··· Given records

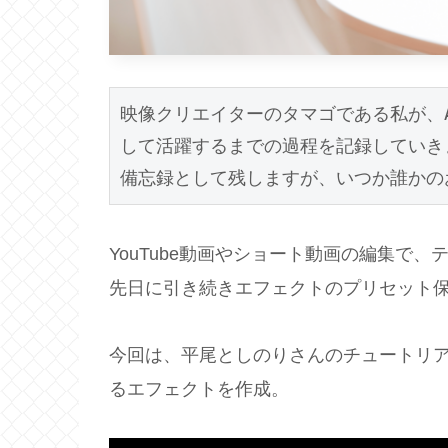
映像クリエイターのタマゴである私が、Af
して活躍するまでの過程を記録していきま
YouTube動画やショート動画の編集で
先日に引き続きエフェクトのプリセット
今回は、平尾としのりさんのチュートリ
るエフェクトを作成。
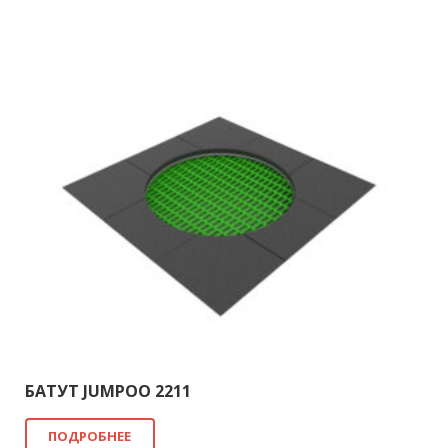
БАТУТ JUMPOO 2211
ПОДРОБНЕЕ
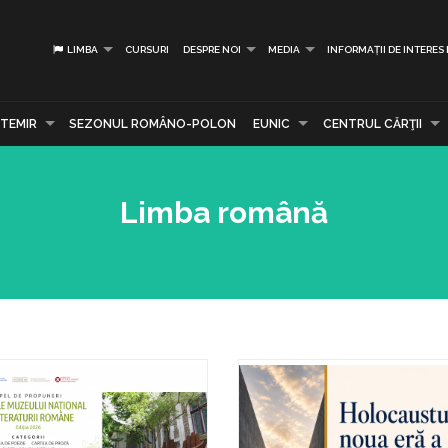
LIMBA
CURSURI
DESPRE NOI
MEDIA
INFORMAȚII DE INTERES
TEMIR
SEZONUL ROMÂNO-POLON
EUNIC
CENTRUL CĂRŢII
Limba română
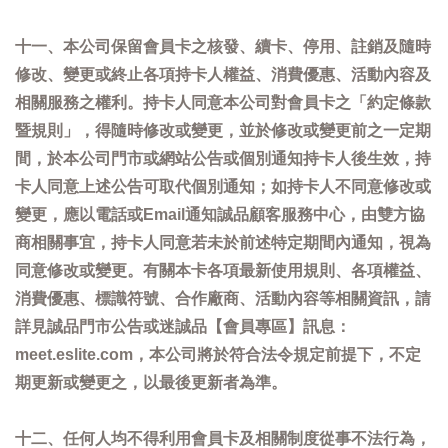
十一、本公司保留會員卡之核發、續卡、停用、註銷及隨時
修改、變更或終止各項持卡人權益、消費優惠、活動內容及
相關服務之權利。持卡人同意本公司對會員卡之「約定條款
暨規則」，得隨時修改或變更，並於修改或變更前之一定期
間，於本公司門市或網站公告或個別通知持卡人後生效，持
卡人同意上述公告可取代個別通知；如持卡人不同意修改或
變更，應以電話或Email通知誠品顧客服務中心，由雙方協
商相關事宜，持卡人同意若未於前述特定期間內通知，視為
同意修改或變更。有關本卡各項最新使用規則、各項權益、
消費優惠、標識符號、合作廠商、活動內容等相關資訊，請
詳見誠品門市公告或迷誠品【會員專區】訊息：
meet.eslite.com，本公司將於符合法令規定前提下，不定
期更新或變更之，以最後更新者為準。
十二、任何人均不得利用會員卡及相關制度從事不法行為，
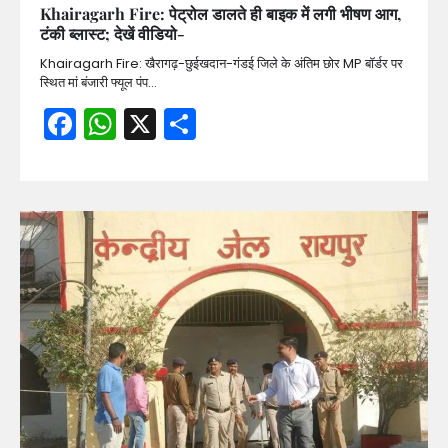
Khairagarh Fire: पेट्रोल डालते ही बाइक में लगी भीषण आग,
टंकी ब्लास्ट; देखें वीडियो-
Khairagarh Fire: खैरागढ़-छुईखदान-गंडई जिले के अंतिम छोर MP बॉर्डर पर
स्थित मां बंजारी फ्यूल पंप…
Facebook
WhatsApp
X
Share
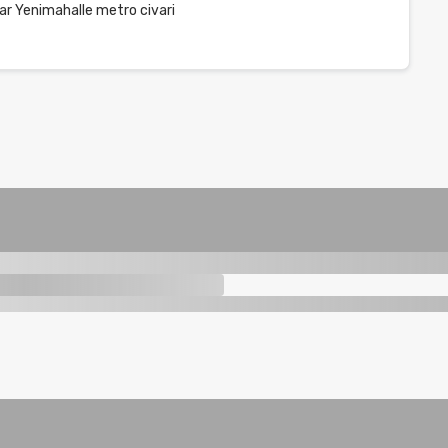
ilar Yenimahalle metro civari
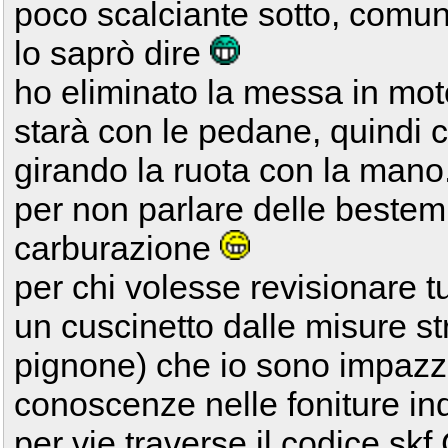
poco scalciante sotto, comun
lo saprò dire
ho eliminato la messa in mot
starà con le pedane, quindi c
girando la ruota con la mano. 
per non parlare delle bestem
carburazione
per chi volesse revisionare tu
un cuscinetto dalle misure st
pignone) che io sono impazzi
conoscenze nelle foniture indu
per vie traverse il codice 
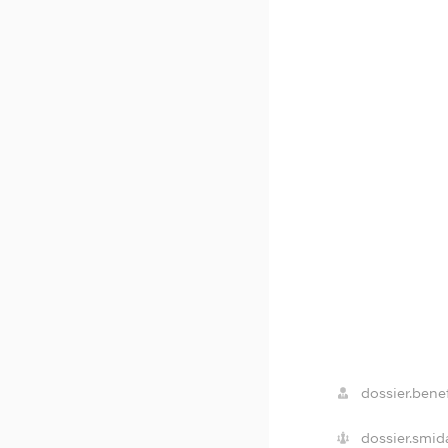
dossier.benef
dossier.smid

······

--- Problem details ---
None of the pictures should be copied, but every record above must be restated in full.

--- Exercise output ---
映像クリエイターのタマゴである私が、Af
して活躍するまでの過程を記録していきま
YouTube動画やショート動画の編集で
先日に引き続きエフェクトのプリセット
今回は、平尾としのりさんのチュートリ
るエフェクトを作成。
БАТУТ JUMPOO 2211
ПОДРОБНЕЕ
LIMBA
CURSURI
DESPRE NOI
MEDIA
INFORMAȚII DE INTERES
TEMIR
SEZONUL ROMÂNO-POLON
EUNIC
CENTRUL CĂRŢII
Limba română
十一、本公司保留會員卡之核發、續卡、停用、註銷及隨時
修改、變更或終止各項持卡人權益、消費優惠、活動內容及
相關服務之權利。持卡人同意本公司對會員卡之「約定條款
暨規則」，得隨時修改或變更，並於修改或變更前之一定期
間，於本公司門市或網站公告或個別通知持卡人後生效，持
卡人同意上述公告可取代個別通知；如持卡人不同意修改或
變更，應以電話或Email通知誠品顧客服務中心，由雙方協
商相關事宜，持卡人同意若未於前述特定期間內通知，視為
同意修改或變更。有關本卡各項最新使用規則、各項權益、
消費優惠、標識符號、合作廠商、活動內容等相關資訊，請
詳見誠品門市公告或迷誠品【會員專區】訊息：
meet.eslite.com，本公司將於符合法令規定前提下，不定
期更新或變更之，以最後更新者為準。
十二、任何人均不得利用會員卡及相關制度從事不法行為，
Khairagarh Fire: पेट्रोल डालते ही बाइक में लगी भीषण आग,
टंकी ब्लास्ट; देखें वीडियो-
Khairagarh Fire: खैरागढ़-छुईखदान-गंडई जिले के अंतिम छोर MP बॉर्डर पर
स्थित मां बंजारी फ्यूल पंप…
Facebook
WhatsApp
X
Share
ilar Yenimahalle metro civari
poco scalciante sotto, comun
lo saprò dire
ho eliminato la messa in mot
starà con le pedane, quindi c
girando la ruota con la mano. 
per non parlare delle bestem
carburazione
per chi volesse revisionare tu
un cuscinetto dalle misure st
pignone) che io sono impazzi
conoscenze nelle foniture indu
per vie traverse il codice 
dossier.benef
dossier.smid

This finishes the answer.